Of course, to the uninformed observer, such as most reporters in the TV news media and some present-day Internet "experts," it appeared as if Lousma had botched the landing. In one good example of this misconception CBS news’ reporter Terry Drinkwater hyperbolized on the evening news that day by reporting that this was;

"The Shuttle’s least perfect landing." He then went on to further to mindlessly exaggerate; "The landing gear is programmed to come down when the spacecraft slows to 311 miles per hour, (270 knots,) but when the speed finally dropped to that, the COLUMBIA was extremely low. There were only 5 seconds between wheels down and touchdown. Close! Next, as the nose seemed to be gently settling, suddenly it lifted again. Then apparent control, but the force of the forward speed and the weight on the nose gear was close to its tolerance." He added that this was likely caused by of a gust of wind or more likely a computer error, or pilot mistake."
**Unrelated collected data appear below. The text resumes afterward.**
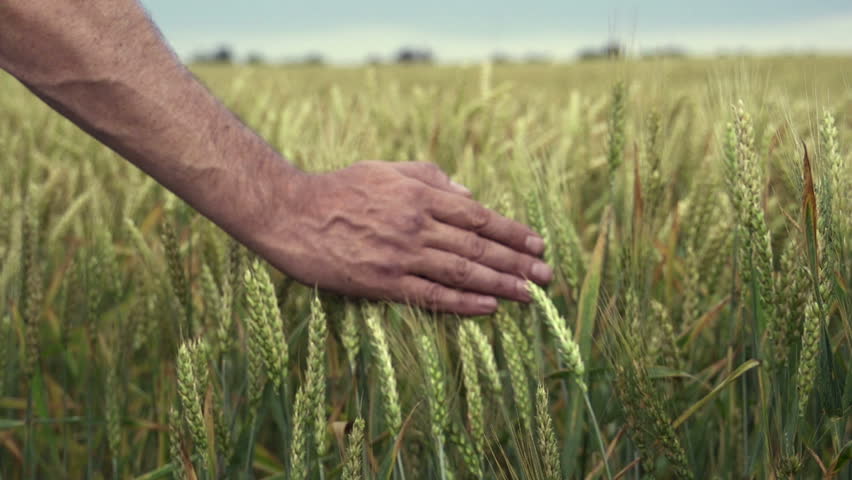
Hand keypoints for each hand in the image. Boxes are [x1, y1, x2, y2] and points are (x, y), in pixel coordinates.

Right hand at [250, 160, 551, 315]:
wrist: (292, 214)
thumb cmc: (340, 188)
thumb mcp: (387, 169)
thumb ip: (431, 177)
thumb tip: (469, 193)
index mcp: (420, 195)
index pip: (479, 216)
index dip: (512, 231)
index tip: (537, 242)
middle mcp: (417, 224)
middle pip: (478, 247)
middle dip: (518, 262)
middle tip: (547, 275)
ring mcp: (401, 255)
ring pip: (462, 273)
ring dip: (501, 285)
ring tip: (529, 294)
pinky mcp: (383, 282)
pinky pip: (431, 295)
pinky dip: (463, 303)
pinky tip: (488, 308)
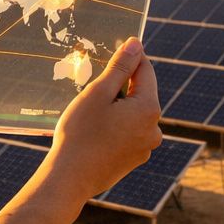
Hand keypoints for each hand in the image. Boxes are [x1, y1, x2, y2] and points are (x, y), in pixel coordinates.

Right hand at [46, 38, 162, 201]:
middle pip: (140, 94)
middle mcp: (154, 129)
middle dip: (120, 86)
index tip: (110, 53)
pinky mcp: (133, 160)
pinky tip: (93, 131)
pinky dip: (115, 127)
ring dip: (117, 107)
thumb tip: (136, 44)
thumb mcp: (98, 93)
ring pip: (133, 115)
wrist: (70, 179)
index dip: (128, 59)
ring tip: (90, 112)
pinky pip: (128, 134)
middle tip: (93, 87)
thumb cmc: (81, 133)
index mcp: (148, 108)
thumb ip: (120, 67)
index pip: (145, 70)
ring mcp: (145, 147)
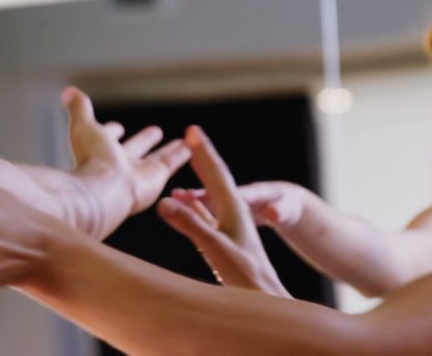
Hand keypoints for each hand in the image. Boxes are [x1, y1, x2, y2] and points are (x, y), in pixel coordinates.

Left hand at [62, 86, 190, 231]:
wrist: (104, 190)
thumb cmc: (92, 158)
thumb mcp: (83, 126)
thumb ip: (79, 109)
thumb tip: (68, 91)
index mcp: (100, 152)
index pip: (107, 139)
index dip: (112, 132)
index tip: (118, 127)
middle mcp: (120, 164)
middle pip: (135, 149)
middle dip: (143, 141)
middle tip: (155, 131)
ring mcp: (139, 173)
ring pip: (157, 158)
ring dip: (168, 150)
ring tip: (181, 142)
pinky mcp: (157, 177)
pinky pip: (173, 163)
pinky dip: (183, 154)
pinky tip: (194, 146)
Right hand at [158, 126, 290, 296]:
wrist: (266, 302)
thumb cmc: (246, 279)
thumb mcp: (216, 249)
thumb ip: (191, 224)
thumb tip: (165, 201)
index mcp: (234, 211)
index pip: (216, 173)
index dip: (203, 151)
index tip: (192, 130)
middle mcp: (233, 215)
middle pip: (216, 178)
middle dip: (202, 156)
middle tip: (191, 135)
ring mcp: (229, 228)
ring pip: (210, 195)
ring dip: (198, 177)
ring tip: (187, 163)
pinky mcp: (225, 242)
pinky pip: (205, 214)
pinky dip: (193, 203)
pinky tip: (184, 203)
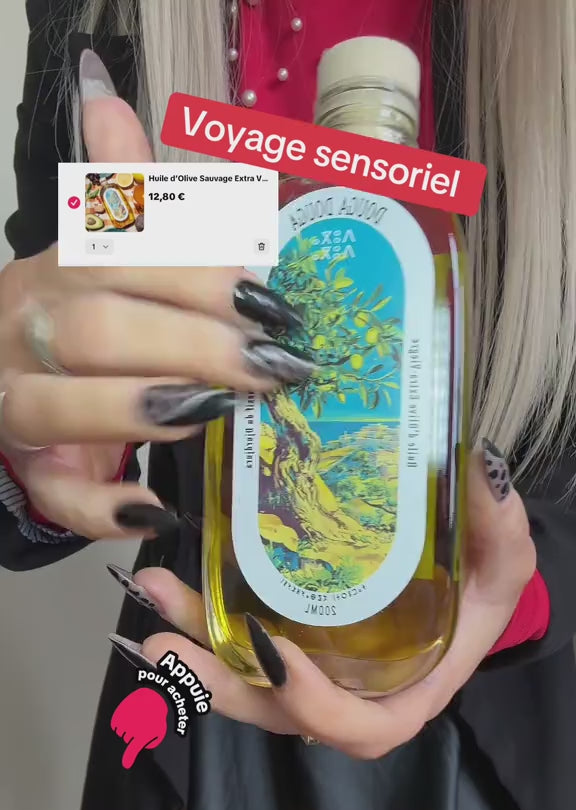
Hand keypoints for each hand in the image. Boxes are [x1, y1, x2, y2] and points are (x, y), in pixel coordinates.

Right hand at [0, 50, 309, 539]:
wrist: (12, 379)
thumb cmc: (80, 316)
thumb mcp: (99, 250)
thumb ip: (117, 189)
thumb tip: (108, 93)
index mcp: (60, 269)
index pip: (123, 258)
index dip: (199, 276)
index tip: (275, 303)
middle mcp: (33, 330)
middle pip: (101, 330)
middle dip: (194, 345)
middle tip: (275, 367)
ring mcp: (22, 402)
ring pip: (61, 406)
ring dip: (140, 408)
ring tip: (214, 414)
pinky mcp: (33, 466)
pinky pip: (56, 493)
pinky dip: (103, 506)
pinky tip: (153, 510)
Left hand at [108, 448, 535, 758]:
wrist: (456, 585)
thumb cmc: (479, 585)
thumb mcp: (502, 562)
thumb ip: (499, 526)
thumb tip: (482, 466)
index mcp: (401, 695)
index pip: (357, 727)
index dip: (313, 705)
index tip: (278, 654)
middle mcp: (345, 693)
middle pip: (276, 712)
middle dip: (217, 683)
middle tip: (164, 642)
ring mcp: (309, 671)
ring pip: (243, 682)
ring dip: (190, 650)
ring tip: (151, 605)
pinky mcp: (284, 640)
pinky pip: (235, 649)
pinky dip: (197, 624)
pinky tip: (167, 586)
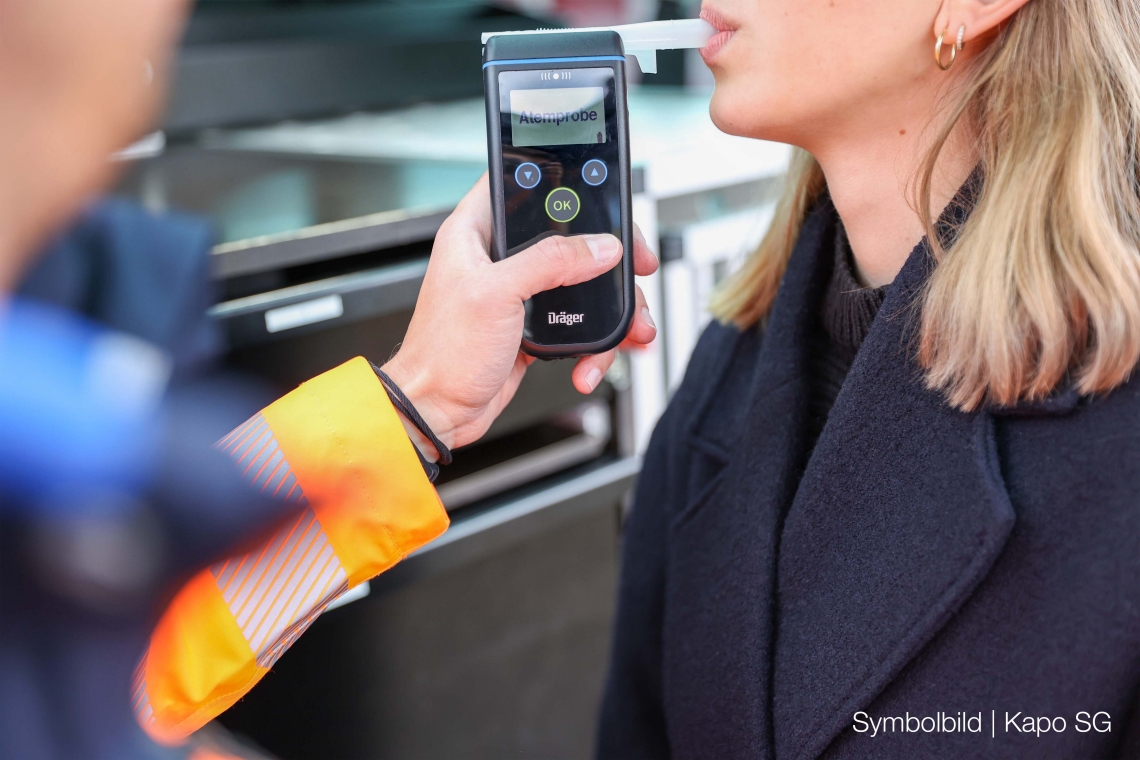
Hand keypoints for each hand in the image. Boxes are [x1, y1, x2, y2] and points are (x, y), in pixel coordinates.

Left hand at [382, 173, 658, 456]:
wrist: (436, 412)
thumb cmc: (442, 353)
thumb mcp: (494, 295)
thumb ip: (549, 262)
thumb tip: (598, 246)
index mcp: (475, 232)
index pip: (521, 180)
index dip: (562, 179)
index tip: (601, 193)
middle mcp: (498, 257)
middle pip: (569, 234)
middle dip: (609, 256)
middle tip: (636, 266)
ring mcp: (518, 292)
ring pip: (582, 283)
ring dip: (613, 309)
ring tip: (630, 331)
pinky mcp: (532, 326)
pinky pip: (578, 323)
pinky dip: (595, 342)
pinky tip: (592, 362)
Frankly, the only parts of that statement that were correct was the gear speed and the term “computer error”.

Thus began the myth of the "wheelie landing."

Some people then and now picture Jack Lousma in a state of embarrassment immediately after the landing of STS-3. In fact, quite the opposite is true. He was happy and excited and somewhat tickled that on this test flight, during the entry, approach and landing, the crew had uncovered a series of flaws in the auto-land system as well as the impact of those flaws on the software for the fly-by-wire system. Those problems could now be corrected so that future Shuttle pilots would not experience the same problems. That was the purpose of his flight: to test. It is also worth denoting the fact that on the previous two flights, as well as all of the ALT flights, the crews had only tested the auto-land for very brief periods of flight, and no one prior to STS-3 had tested it all the way down to the IGS, let alone exercised it as had been done by the STS-3 crew. This was flight test at its best and the results improved future missions.

Yet, even as of this writing, four decades after STS-3, you can look on YouTube and find videos of the “wheelie landing.” And if you have a strong stomach, you can read the moronic comments about it left by people whose total flight experience extends no farther than their computer’s keyboard, and whose research into the event goes no farther than repeating the quips that others have posted. The same is sadly true of most Internet spaceflight forums and their self-certified Shuttle “experts.”